Weighted Transmedia Relevance Feedback for Image Retrieval and Auto-annotation
Thomas Mensink, Jakob Verbeek and Gabriela Csurka
Currently large scale multimodal image databases have become widely available, for example via photo sharing sites where images come along with textual descriptions and keyword annotations. Most existing work on image retrieval and image auto-annotation has considered uni-modal techniques, either focusing on query-by-example systems or query-by-text systems for image retrieval, and mono modal classification for image auto-annotation. However recent state-of-the-art multimodal image retrieval and image auto-annotation systems combine different uni-modal models using late-fusion techniques. In addition, significant advances have been made by using pseudo-relevance feedback techniques, as well as using transmedia relevance models that swap modalities in the query expansion step of pseudo-relevance methods. While these techniques are promising it is not trivial to set the parameters that control the late fusion and pseudo/cross relevance models.
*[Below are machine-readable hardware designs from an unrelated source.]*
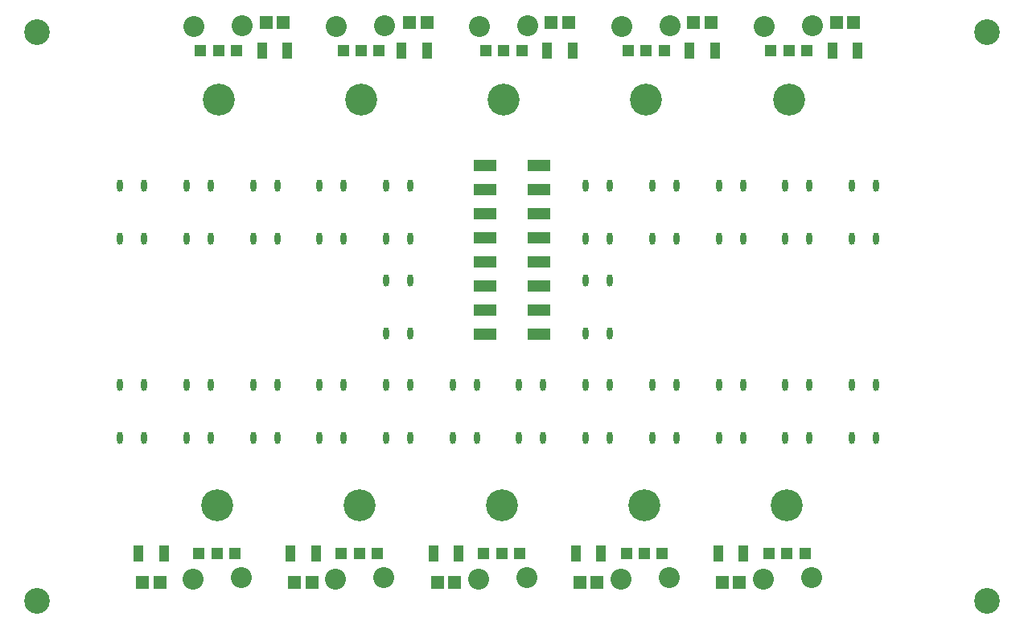
<source format=gts>
G04*
G04 #@! TF.GenerationSoftware,Altium Limited,Altium Designer,21.1.1 (26)*
G04*
G04 Layer_Color=8388736*
%FSLAX25Y25*%
%MOIN*%
G70*
G04*
G04 #@! TF.SameCoordinates,5D9DAD53-06A7-4B73-8655-5B298560343D*
G04*
G04*
G04 #@! TF.FilePolarity,Negative*
G04*
G01*
G75*
%ADD14R,0.05500X0.05800*%
%ADD15O,0.02362X0.05118*%
%ADD17R,0.04343X0.06902*%
%ADD18R,0.09540X0.04816*%
%ADD19R,0.04737X0.04737*%
%ADD20C,0.10642*%
%ADD21C,0.08674*%
%ADD22C,0.13202*%
D14*
X188586Y145669D02*
D03*
X181493D02*
D03*
X428743D02*
D03*
X421651D02*
D03*
X475987Y377953D02*
D03*
X468894D02*
D03*
X239767D02*
D03*
X232674D02*
D03*
X362595Y145669D02*
D03*
X369688D02*
D03*
X303540D02*
D03*
X310633D02*
D03*
X244485D02*
D03*
X251578D02*
D03*
X409839Y377953D02*
D03*
X416932D02*
D03*
X350784D02*
D03*
X357877D02*
D03*
X292120D02*
D03*
X299213D02*
D03*
D15*
X182165Y310236D02*
D03*
X172165D02*
D03*
Y288189D02*
D03*
X182165D02*
D03*
X430197D02*
D03*
X420197D02*
D03*
Y310236D02*
D03*
X430197D02*
D03*
X457756Y288189D02*
D03*
X447756D02*
D03*
Y310236D02*
D03*
X457756D02*
D03*
X485315Y288189D02*
D03*
X475315D02*
D03*
Y310236D02*
D03*
X485315D02*
D03*
X402638Y205512D02*
D03*
X392638D02*
D03*
Y227559D02*
D03*
X402638D02*
D03*
X319961Y205512D02*
D03*
X309961D02*
D03*
Y227559D02*
D03*
X319961D02*
D03*
X375079Y248819D02*
D03*
X365079D02*
D03*
Y270866D02*
D03*
X375079D02*
D03*
Y288189D02*
D03*
X365079D02*
D03*
Y310236D02*
D03*
X375079D02*
D03*
X402638Y288189D02*
D03*
X392638D02*
D03*
Y310236D02*
D03*
X402638D02*
D03*
X475315Y227559D02*
D03*
X485315D02*
D03*
Y205512D02*
D03*
X475315D02*
D03*
X447756Y227559D02*
D03*
X457756D02*
D03*
Y205512D02*
D03*
X447756D02*
D03*
X420197Y227559D02*
D03*
X430197D02*
D03*
Y205512D02*
D03*
X420197D02*
D03*
X199724Y227559D02*
D03*
X209724D02*
D03*
Y205512D02*
D03*
X199724D02*
D03*
X172165Y227559D02*
D03*
X182165Y205512D02*
D03*
Y227559D02*
D03*
X172165Y205512D02*
D03*
X264843Y288189D02*
D03*
X254842D02*
D03*
Y310236D02*
D03*
X264843D02*
D03*
X375079Y205512D02*
D03*
X365079D02*
D03*
Y227559D02*
D03*
X375079D02*
D03*
X347520Y205512D02*
D03*
X337520D02*
D03*
Y227559D02*
D03*
X347520D02*
D03*
X292402Y288189D02*
D03*
X282402D02*
D03*
Y310236D02*
D03*
X292402D02*
D03*
Y248819D02*
D03*
X282402D02*
D03*
Y270866D02*
D03*
X292402D02*
D03*
X237283Y205512D02*
D03*
X227284D02*
D03*
Y227559D02*
D03*
X237283D02*
D03*
X264843Y205512D02*
D03*
X254842D02*
D03*
Y227559D02*
D03*
X264843D02*
D03*
X292402Y205512D02*
D03*
X282402D02*
D03*
Y227559D02*
D03*
X292402D02*
D03*
X237283Y310236D02*
D03*
X227284D02*
D03*
Y288189D02*
D03*
X237283D02*
D03*
X209724Y310236D02*
D03*
X199724D02*
D03*
Y288189D02*
D03*
X209724D02*
D03*
D17*
X190256Y157480D02*
D03*
X179823D02*
D03*
X430413D02*
D03*
X419980D02*
D03*
X477658Y366142D02*
D03*
X467224D02*
D03*
X241437D02*
D03*
X231004D02*
D03*
X360925Y157480D02*
D03*
X371358D02*
D03*
X301870D02*
D03*
X312303D02*
D03*
X242815D02*
D03*
X253248D02*
D03*
X408169Y366142D02*
D03*
X418602D02*
D03*
X349114D02*
D03*
X359547D02*
D03*
X288779D02*
D03*
X299213D02*
D03*
D18*
X323524Y248465D02*
D03*
X345768D02*
D03*
X323524Y258465D02*
D03*
X345768D02*
D03*
X323524Y268465D02*
D03*
X345768D02*
D03*
X323524Y278465D02*
D03*
X345768D02*
D03*
X323524Y288465D02*
D03*
X345768D02*
D03*
X323524Y298465D02*
D03*
X345768D02*
D03*
X323524Y308465D02*
D03*
X345768D02*
D03*
X323524Y318465D02*
D03*
X345768D02*
D03*
D19*
X322835Y157480D02*
D03*
X205512Y366142D02*
D03*
X204724Y157480D02*
D03*
X212205D02*
D03*
X219685D02*
D03*
X263779D02*
D03*
X271260D02*
D03*
X278740D02*
D03*
X330315D02*
D03*
X337795D02*
D03*
X381890D02*
D03*
X389370D02*
D03*
X396850D02*
D03*
X440945D02*
D03*
X448425D02*
D03*
X455905D02*
D03*
X456693Y366142D02*
D03*
X449213D02*
D03*
X441732D02*
D03*
X397638D02*
D03*
X390158D02*
D03*
X382677D02*
D03*
X338583D02*
D03*
X331102D02*
D03*
X323622D02*
D03*
X279528D02*
D03*
X272047D02*
D03*
X264567D02*
D03*
X220472D02*
D03*
X212992D02*
D03*
D20*
X531496Y374016D02*
D03*
Y137795D02*
D03*
X137795D02*
D03*
Y374016D02*
D03*
D21*
X222441Y147480D02*
D03*
X202441Y146949D02*
D03*
X281496Y147480D02*
D03*
X261496Y146949D02*
D03*
X340551Y147480D02*
D03*
X320551Y146949D02*
D03*
X399606Y147480D02*
D03*
X379606Y146949D02*
D03*
X458661Y147480D02*
D03*
X438661Y146949D02*
D03*
X438976Y376142D02*
D03*
X458976Y376673D02*
D03*
X379921Y376142D02*
D03*
X399921Y376673D02*
D03*
X320866Y376142D02*
D03*
X340866Y376673D02*
D03*
X261811Y376142D02*
D03*
X281811Y376673D02*
D03*
X202756Y376142D02*
D03*
X222756Y376673D02*
D03*
D22*
X212205Y177559D02*
D03*
X271260D02*
D03*
X330315D02*
D03*
X389370D02*
D03*
X448425D02*
D03*
X449213Y346063D02*
D03*
X390158D02*
D03*
X331102D02*
D03*
X272047D02*
D03*
X212992D02*
D03*
M02*

</source>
In this paper, we therefore propose approaches to learn these parameters from a labeled training set: queries with relevant and non-relevant documents, or images with relevant and non-relevant keywords. Three additional contributions are the introduction of (i) two new parameterizations of transmedia and pseudo-relevance models, (ii) correction parameters for inter-query variations in the distribution of retrieval scores for both relevant and non-relevant documents, and (iii) the extension of TagProp, a nearest neighbor based image annotation method to exploit transmedia relevance feedback. We evaluate our models using public benchmark data sets for image retrieval and annotation. Using the data set of the ImageClef 2008 Photo Retrieval task, our retrieval experiments show that our learned models lead to significant improvements of retrieval performance over the current state-of-the-art. In our experiments on image annotation we use the COREL and IAPR data sets, and also here we observe annotation accuracies that improve over the current state-of-the-art results on these data sets.